Bearing this weighty fact in mind, I turned my steps one afternoon towards Walworth, S.E. or, to be precise, I went down there by train, and found myself first in Beresford Street, then in a school-yard, full of merry maidens of immature age, who looked on me, I have no doubt, as a strange thing strayed from another world, for what business had a man there? Before me stood a small house, at whose door I timidly knocked, I entered to find myself in a neat kitchen, on the left I saw an equally neat scullery, on the right a cool-looking tidy sitting room. I was in the “housewifery centre”, which I had come to see, where I had heard that girls were initiated into the mysteries of house-keeping.

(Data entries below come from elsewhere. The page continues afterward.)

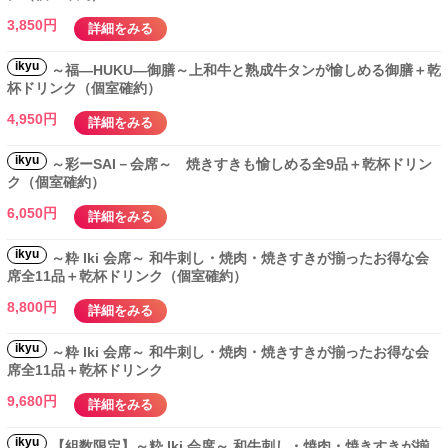
3,850円
詳細をみる
ikyu
～福―HUKU―御膳～上和牛と熟成牛タンが愉しめる御膳＋乾
杯ドリンク（個室確約）
4,950円
詳細をみる
ikyu
～彩ーSAI－会席～ 焼きすきも愉しめる全9品＋乾杯ドリン
ク（個室確約）
6,050円
詳細をみる
ikyu
～粋 Iki 会席～ 和牛刺し・焼肉・焼きすきが揃ったお得な会
席全11品＋乾杯ドリンク（個室確約）
8,800円
詳細をみる
ikyu
～粋 Iki 会席～ 和牛刺し・焼肉・焼きすきが揃ったお得な会
席全11品＋乾杯ドリンク
9,680円
詳細をみる
ikyu
【組数限定】～粋 Iki 会席～ 和牛刺し・焼肉・焼きすきが揃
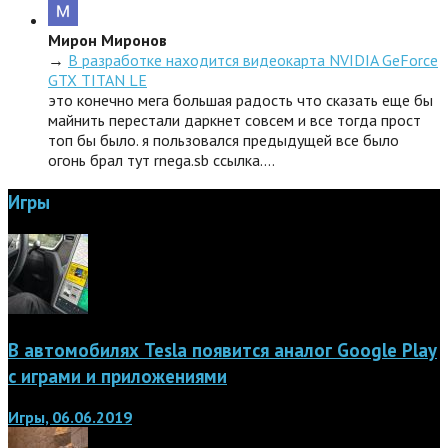
Мирон Миронов
→
В разработке находится видеокарта NVIDIA GeForce
GTX TITAN LE
это конечно мега большая радость что сказать еще бы
майнить перестали даркнет совсем и все тогда прост
топ бы было. я пользовался предыдущей все было
огонь брал тут rnega.sb ссылка.…
Игры
В автомобилях Tesla появится аналог Google Play
с играми и приложениями
Игры, 06.06.2019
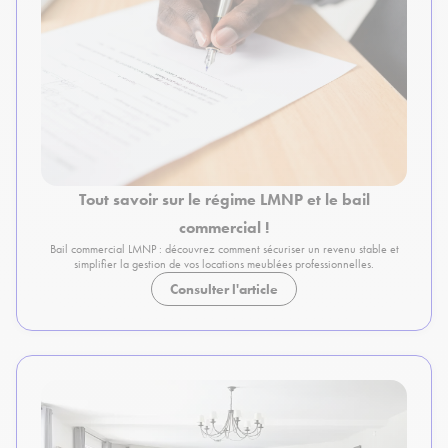
Tout savoir sur le régime LMNP et le bail
commercial !
Bail commercial LMNP : découvrez comment sécuriser un revenu stable et
simplifier la gestion de vos locations meublées professionnelles.
Consulter l'article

COOKERY AND DOMESTIC ECONOMYLESSON IX : Theory – (a) Eggs; their chief constituents. (b) How to test and preserve them. Demonstration – Poaching an egg. Custard pudding. Boiled batter pudding. Class Practice – In above and boiling an egg. Principle Taught – Dietary value of eggs, various methods of using and cooking them.
DOMESTIC ECONOMY AND LAUNRY WORKLESSON IV : Theory – The process of washing, rinsing and blueing clothes. Blue and whence obtained. Demonstration – Washing “fine things”, rinsing and blueing.

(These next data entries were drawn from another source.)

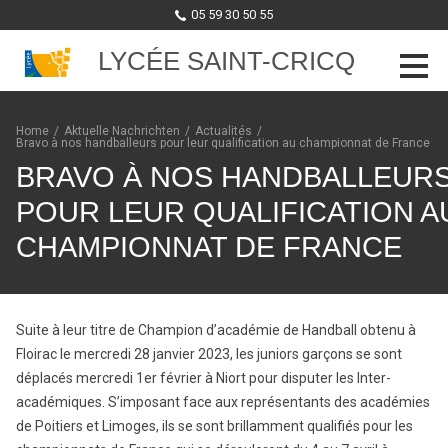
05 59 30 50 55
LYCÉE SAINT-CRICQ
Skip to content
Home
/
Aktuelle Nachrichten
/
Actualités
/
Bravo à nos handballeurs pour leur qualification au championnat de France
BRAVO À NOS HANDBALLEUR
POUR LEUR QUALIFICATION A
CHAMPIONNAT DE FRANCE
Suite à leur titre de Champion d’académie de Handball obtenu à
Floirac le mercredi 28 janvier 2023, les juniors garçons se sont
déplacés mercredi 1er février à Niort pour disputer les Inter-
académiques. S’imposant face aux représentants des académies
de Poitiers et Limoges, ils se sont brillamment qualifiés pour les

It will form a suitable calendar photo for today, and perhaps remind me, not only how to boil an egg, but of the importance of social change.
First Day Of Spring. ‘Nuff Said.
This is a photograph of unknown origin, the type of thing some people call an orphan image, which I must have acquired at some point as part of a job lot of old photographs nobody wanted any more. There is, however, an almost painterly quality about it: someone has taken the time to pose the group and the composition is outstanding. Equally, it has the ability to suggest both famous people and occasions: blink and I see President Roosevelt inspecting plans for the Panama Canal, blink again and it is Eiffel planning his tower. I’ve coloured it a bit and cropped it a bit, just to prove that you can’t spoil a good photo by messing with it. I even did a Google Image search to see if it was a copy of a more famous photo, and surprise, surprise, I found an exact match! It appeared in a blogpost five years ago by someone who said: “I have found this old photo and I don’t know where it came from!”. The post was from me – which just goes to prove two things: that life is a constant process of rediscovery ….. and my mind is beginning to go!